▸ KUTIPAN TEKS:
%%

Ahmad memperkirakan hari ini rupiah akan bergerak melemah di kisaran Rp 14.000 per dolar AS sampai Rp 14.010 per dolar AS.

Sementara itu, kurs tengah Bank Indonesia pada Senin ini menunjukkan, rupiah melemah menjadi Rp 14.010 per dolar AS dibanding hari sebelumnya di posisi Rp 14.001 per dolar AS.

 

2 of 4

Menunggu Sidang The Fed, Rupiah Kembali Melemah ke 14.000 per Dolar AS

Ilustrasi dolar AS
Nilai tukar rupiah terhadap dolar Amerika Serikat (AS) terus menguat, Jakarta, Kamis (23/10/2014) (Liputan6.com/Johan Tallo)

Nilai tukar rupiah terhadap dolar Amerika Serikat (AS) bergerak melemah pada perdagangan Jumat ini. Pelaku pasar tengah menunggu pengumuman dan Bank Sentral AS atau the Federal Reserve (the Fed).

Mengutip Bloomberg, Jumat (26/7/2019), rupiah dibuka di angka 14.000 per dolar AS, melemah jika dibandingkan dengan penutupan perdagangan sebelumnya yang ada di angka 13.977 per dolar AS. Pada siang ini, rupiah terus melemah ke level 14.006 per dolar AS.

Sejak pagi hingga siang hari ini, rupiah bergerak di kisaran 14.000 per dolar AS hingga 14.012 per dolar AS. Jika dihitung dari awal tahun, rupiah masih mampu menguat 2,87 persen.

Sedangkan berdasarkan Kurs Referensi Jakarta Interbank Spot Dollar Rate (Jisdor) Bank Indonesia (BI), rupiah dipatok di angka 14.001 per dolar AS, melemah jika dibandingkan dengan sehari sebelumnya yang ada di angka 13.986 per dolar AS.

Analis PT Bank Mandiri Tbk Rully Arya Wisnubroto menjelaskan, pelemahan rupiah pada perdagangan hari ini merupakan dampak dollar index yang menguat.

%%

▸ CUPLIKAN DATA:
%%

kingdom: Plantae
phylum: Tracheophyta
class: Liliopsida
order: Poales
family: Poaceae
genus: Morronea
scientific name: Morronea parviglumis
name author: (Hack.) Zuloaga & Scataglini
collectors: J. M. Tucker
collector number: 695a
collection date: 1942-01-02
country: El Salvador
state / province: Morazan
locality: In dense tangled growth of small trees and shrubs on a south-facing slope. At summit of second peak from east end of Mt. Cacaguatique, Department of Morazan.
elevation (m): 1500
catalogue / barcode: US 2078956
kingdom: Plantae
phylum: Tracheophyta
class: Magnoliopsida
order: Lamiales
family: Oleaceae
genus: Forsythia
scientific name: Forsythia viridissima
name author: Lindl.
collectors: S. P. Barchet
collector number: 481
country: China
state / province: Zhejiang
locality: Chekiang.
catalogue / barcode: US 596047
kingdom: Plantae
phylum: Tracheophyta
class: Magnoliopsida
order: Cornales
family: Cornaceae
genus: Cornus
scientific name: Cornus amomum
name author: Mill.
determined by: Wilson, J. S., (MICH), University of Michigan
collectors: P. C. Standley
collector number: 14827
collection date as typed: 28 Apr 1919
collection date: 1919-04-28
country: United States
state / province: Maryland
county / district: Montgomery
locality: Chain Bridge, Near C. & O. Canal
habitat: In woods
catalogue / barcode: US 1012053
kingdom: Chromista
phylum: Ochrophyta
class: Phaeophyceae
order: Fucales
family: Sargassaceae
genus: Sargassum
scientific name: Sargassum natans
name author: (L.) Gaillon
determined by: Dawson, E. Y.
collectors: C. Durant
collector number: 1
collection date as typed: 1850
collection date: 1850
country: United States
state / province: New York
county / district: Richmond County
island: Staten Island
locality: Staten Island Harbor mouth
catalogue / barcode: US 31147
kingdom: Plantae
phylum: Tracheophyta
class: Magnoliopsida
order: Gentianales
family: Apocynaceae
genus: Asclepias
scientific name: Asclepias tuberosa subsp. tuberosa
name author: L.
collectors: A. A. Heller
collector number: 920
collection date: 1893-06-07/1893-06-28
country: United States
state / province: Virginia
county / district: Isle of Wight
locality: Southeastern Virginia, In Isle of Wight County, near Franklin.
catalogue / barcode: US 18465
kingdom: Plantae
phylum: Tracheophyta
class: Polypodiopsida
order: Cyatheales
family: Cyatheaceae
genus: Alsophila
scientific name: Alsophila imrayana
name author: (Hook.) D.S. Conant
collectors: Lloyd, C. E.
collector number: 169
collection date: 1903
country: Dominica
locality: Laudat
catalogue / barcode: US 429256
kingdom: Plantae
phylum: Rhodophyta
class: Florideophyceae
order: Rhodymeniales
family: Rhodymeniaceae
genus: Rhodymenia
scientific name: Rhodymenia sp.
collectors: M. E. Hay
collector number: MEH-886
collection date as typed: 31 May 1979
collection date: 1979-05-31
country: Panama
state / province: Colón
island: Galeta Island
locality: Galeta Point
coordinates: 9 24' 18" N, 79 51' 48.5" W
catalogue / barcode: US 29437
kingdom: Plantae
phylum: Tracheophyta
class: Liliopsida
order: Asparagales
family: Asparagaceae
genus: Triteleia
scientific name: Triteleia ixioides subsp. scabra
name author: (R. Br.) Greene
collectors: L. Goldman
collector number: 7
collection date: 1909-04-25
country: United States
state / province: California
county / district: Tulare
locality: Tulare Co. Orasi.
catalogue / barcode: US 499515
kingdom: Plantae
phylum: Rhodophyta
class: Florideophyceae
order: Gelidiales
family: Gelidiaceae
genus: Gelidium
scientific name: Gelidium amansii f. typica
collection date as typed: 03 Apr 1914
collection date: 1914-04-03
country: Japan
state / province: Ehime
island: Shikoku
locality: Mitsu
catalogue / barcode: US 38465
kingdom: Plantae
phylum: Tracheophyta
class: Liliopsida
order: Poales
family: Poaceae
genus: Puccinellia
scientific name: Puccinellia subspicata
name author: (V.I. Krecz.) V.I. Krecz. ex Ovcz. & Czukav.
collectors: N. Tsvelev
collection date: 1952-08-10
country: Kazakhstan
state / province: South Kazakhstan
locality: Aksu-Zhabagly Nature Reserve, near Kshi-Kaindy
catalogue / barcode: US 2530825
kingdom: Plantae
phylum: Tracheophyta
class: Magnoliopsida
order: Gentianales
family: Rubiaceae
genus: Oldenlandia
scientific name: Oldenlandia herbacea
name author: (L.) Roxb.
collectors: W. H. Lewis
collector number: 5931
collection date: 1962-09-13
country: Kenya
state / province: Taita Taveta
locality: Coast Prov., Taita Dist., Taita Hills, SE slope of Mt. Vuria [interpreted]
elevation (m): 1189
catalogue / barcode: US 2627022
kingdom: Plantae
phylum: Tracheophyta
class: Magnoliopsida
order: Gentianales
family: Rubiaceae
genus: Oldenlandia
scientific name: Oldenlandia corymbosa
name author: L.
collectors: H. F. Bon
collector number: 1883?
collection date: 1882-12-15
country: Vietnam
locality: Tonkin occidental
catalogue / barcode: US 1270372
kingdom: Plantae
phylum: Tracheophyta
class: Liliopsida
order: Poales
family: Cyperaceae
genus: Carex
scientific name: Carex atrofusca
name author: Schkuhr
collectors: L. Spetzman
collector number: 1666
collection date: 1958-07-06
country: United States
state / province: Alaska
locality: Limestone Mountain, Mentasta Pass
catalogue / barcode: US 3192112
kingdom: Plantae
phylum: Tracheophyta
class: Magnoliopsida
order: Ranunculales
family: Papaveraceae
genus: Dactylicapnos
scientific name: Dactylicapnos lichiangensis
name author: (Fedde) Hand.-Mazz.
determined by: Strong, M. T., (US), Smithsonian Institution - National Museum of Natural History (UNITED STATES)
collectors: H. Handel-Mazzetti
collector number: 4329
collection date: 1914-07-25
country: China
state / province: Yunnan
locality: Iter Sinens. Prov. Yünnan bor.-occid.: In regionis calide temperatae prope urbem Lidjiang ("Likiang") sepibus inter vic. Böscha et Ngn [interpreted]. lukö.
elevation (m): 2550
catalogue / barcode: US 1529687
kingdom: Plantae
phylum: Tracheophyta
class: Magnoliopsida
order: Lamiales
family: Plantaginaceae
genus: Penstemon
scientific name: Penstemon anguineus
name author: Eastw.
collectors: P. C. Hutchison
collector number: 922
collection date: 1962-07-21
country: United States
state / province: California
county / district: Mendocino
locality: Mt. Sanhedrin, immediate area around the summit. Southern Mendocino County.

%%

Tentukan apakah setiap pernyataan berikut sesuai dengan teks tentang kurs rupiah. Jawab ya atau tidak untuk masing-masing, disertai kutipan persis dari teks yang menjadi penentunya.
1. Menurut Bloomberg, pada Jumat (26/7/2019) rupiah dibuka di angka 14.000 per dolar AS.
2. Jika dihitung dari awal tahun, rupiah melemah 2,87 persen.
3. Berdasarkan Jisdor Bank Indonesia, rupiah dipatok di angka 13.986 per dolar AS pada hari Jumat itu.
Gunakan teks saja sebagai satu-satunya sumber.

▸ JAWABAN:
1. Ya: "rupiah dibuka di angka 14.000 per dolar AS"
2. Tidak: "Jika dihitung dari awal tahun, rupiah masih mampu menguat 2,87 persen."
3. Tidak: "rupiah dipatok di angka 14.001 per dolar AS, melemah jika dibandingkan dengan sehari sebelumnya yang ada di angka 13.986 per dolar AS"